__WORK ORDER 1__:
From the news story on Kyrie Irving's fine, output the passage starting with "The incident occurred" and going on through "of the season.".
__WORK ORDER 2__:
In one to three sentences, explain why the NBA fined Irving, according to the news story on his fine.

____ DOCUMENT SEGMENT

BOSTON – As expected, the NBA has fined Celtics guard Kyrie Irving $25,000 for using “inappropriate language” toward a fan at the Friday night game in Philadelphia.
 
The incident occurred at halftime as Irving and his teammates were heading to the locker room, trailing by four. Boston went on to win 102-92 for their first victory of the season.
 
A fan yelled, “Hey, where’s LeBron?” to which Irving replied with a lewd suggestion to the yeller.
 
The Celtics practiced on Saturday with Irving addressing the incident.

When asked if he had any regrets about the incident, Irving replied, “Hell no. Man enough to record it on video, that’s on him. I’m glad he got his ad name out there, and his five seconds of fame and it’s gone viral. That’s social media platform we live on.
 
Irving added, “I take full responsibility for what I said. You move on.”

________
____ RECORD SET

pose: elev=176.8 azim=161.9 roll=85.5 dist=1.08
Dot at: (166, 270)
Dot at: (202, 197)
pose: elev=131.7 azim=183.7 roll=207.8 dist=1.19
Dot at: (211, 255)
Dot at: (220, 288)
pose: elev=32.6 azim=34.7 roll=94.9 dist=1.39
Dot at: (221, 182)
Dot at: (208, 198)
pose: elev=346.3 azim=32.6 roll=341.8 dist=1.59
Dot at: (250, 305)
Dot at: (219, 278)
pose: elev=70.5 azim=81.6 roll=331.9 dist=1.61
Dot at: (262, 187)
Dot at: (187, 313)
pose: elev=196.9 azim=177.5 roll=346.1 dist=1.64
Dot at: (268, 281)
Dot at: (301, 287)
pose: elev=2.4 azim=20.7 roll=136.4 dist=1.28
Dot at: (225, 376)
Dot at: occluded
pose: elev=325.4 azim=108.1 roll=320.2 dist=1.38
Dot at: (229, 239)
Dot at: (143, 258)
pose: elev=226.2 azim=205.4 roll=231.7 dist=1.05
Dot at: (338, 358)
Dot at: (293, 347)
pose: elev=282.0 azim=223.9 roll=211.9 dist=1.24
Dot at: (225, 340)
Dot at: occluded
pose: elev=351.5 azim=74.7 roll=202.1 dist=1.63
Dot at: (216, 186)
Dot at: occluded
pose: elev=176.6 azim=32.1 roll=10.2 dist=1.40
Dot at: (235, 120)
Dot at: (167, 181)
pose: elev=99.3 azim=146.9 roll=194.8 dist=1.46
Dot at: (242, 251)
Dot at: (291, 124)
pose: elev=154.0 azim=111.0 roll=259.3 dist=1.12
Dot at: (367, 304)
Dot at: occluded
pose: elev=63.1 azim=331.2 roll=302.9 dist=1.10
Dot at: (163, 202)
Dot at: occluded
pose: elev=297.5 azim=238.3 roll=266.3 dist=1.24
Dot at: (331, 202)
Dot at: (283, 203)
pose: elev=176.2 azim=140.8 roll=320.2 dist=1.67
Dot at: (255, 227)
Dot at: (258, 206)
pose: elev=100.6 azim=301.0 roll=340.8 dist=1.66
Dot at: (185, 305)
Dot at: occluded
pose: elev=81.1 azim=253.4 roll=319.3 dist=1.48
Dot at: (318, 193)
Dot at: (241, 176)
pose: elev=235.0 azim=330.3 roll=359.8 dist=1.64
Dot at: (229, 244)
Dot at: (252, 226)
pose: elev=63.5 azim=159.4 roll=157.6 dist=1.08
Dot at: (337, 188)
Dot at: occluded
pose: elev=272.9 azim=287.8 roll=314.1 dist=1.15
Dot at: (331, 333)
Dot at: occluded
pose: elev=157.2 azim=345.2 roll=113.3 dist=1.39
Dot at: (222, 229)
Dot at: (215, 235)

________

__RESPONSE AREA 1__:
The incident occurred at halftime as Irving and his teammates were heading to the locker room, trailing by four. Boston went on to win 102-92 for their first victory of the season.

__RESPONSE AREA 2__:
The NBA fined Irving $25,000 for using "inappropriate language" toward a fan at the Friday night game in Philadelphia. At halftime a fan yelled, "Hey, where's LeBron?" and Irving answered with a lewd suggestion.